Marks and Spencer has reported a rise in underlying profits but its new boss has warned that improving its clothing and home range will hit profits in the short term.
For the year to 2 April, underlying profits rose 4.3% to £689m.
Steve Rowe, who took over as chief executive last month, says he intends to make a number of changes to the clothing range in particular.
He promised to lower clothing prices and improve style, fit and quality.
Mr Rowe said he had already cut the price of 3.5 million clothing items in the past couple of weeks.
In addition, there are plans to reduce the number of sales promotions in the stores.
Mr Rowe said: “These actions, combined with the difficult trading conditions, will have an adverse effect on profit in the short term.”
Shares in M&S fell more than 6% in early trading to 416p.
Mr Rowe told the BBC’s Today programme that he would move the emphasis away from fashion to “stylish contemporary clothing”.
He said M&S now had a very clear idea of who its customers are: “Mrs M&S, we need to cherish and celebrate her and give her what she needs.”

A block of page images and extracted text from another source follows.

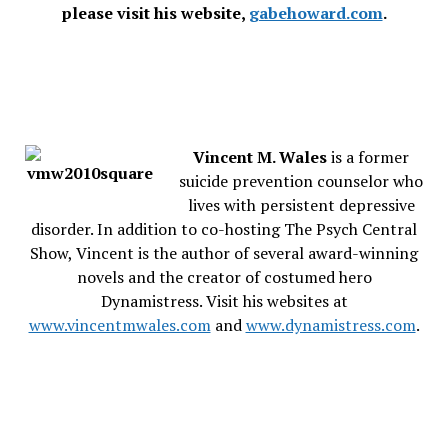
please visit his website,
gabehoward.com
.
Vincent M. Wales
is a former
suicide prevention counselor who
lives with persistent depressive
disorder. In addition to co-hosting The Psych Central
Show, Vincent is the author of several award-winning
novels and the creator of costumed hero
Dynamistress. Visit his websites at
www.vincentmwales.com
and
www.dynamistress.com
.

But while he says he is determined to return homeware and clothing to growth he warns the sectors are “pretty tough” trading conditions.

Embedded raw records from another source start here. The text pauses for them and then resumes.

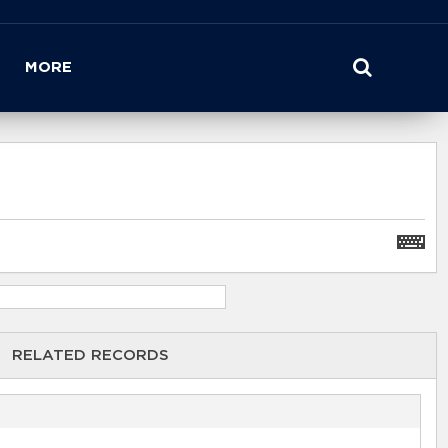
MORE
RELATED RECORDS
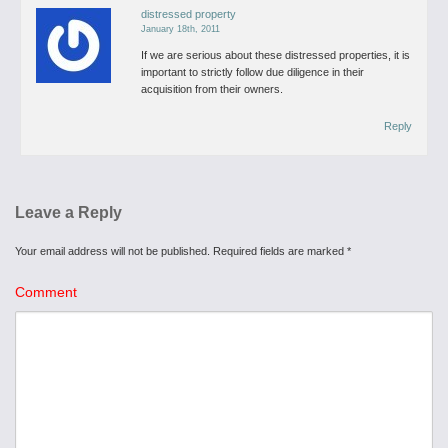
distressed property
January 18th, 2011
If we are serious about these distressed properties, it is
important to strictly follow due diligence in their
acquisition from their owners.
Reply
Leave a Reply
Your email address will not be published.
Required fields are marked
*
Comment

Selling clothing in the UK is a highly competitive business and M&S faces tough competition from Next and Zara, among others. Next has also warned recently its profits would not match expectations.
Mr Rowe, who took over from Marc Bolland, is the latest in a line of bosses at Marks and Spencer spending their first weeks and months pledging and making changes.
He has already announced plans to cut the size of the top management team in an attempt to bring the company closer to its customers, and is also promising to invest in his staff in the stores.
M&S said that group revenue rose 2.4% over the year to £10.6bn.
Statutory pre-tax profits, the measure all companies must provide, fell 18.5% to £488.8m after taking into account one-off costs of £200.8m.
These costs included about £50m to cover PPI mis-selling at M&S Bank, as well as costs resulting from store closures both in the UK and abroad.
The company said that its food business, which accounts for about half of its profits, continued to perform well.
M&S opened another 75 of its smaller Simply Food outlets over the year and said these were doing even better business than it had hoped.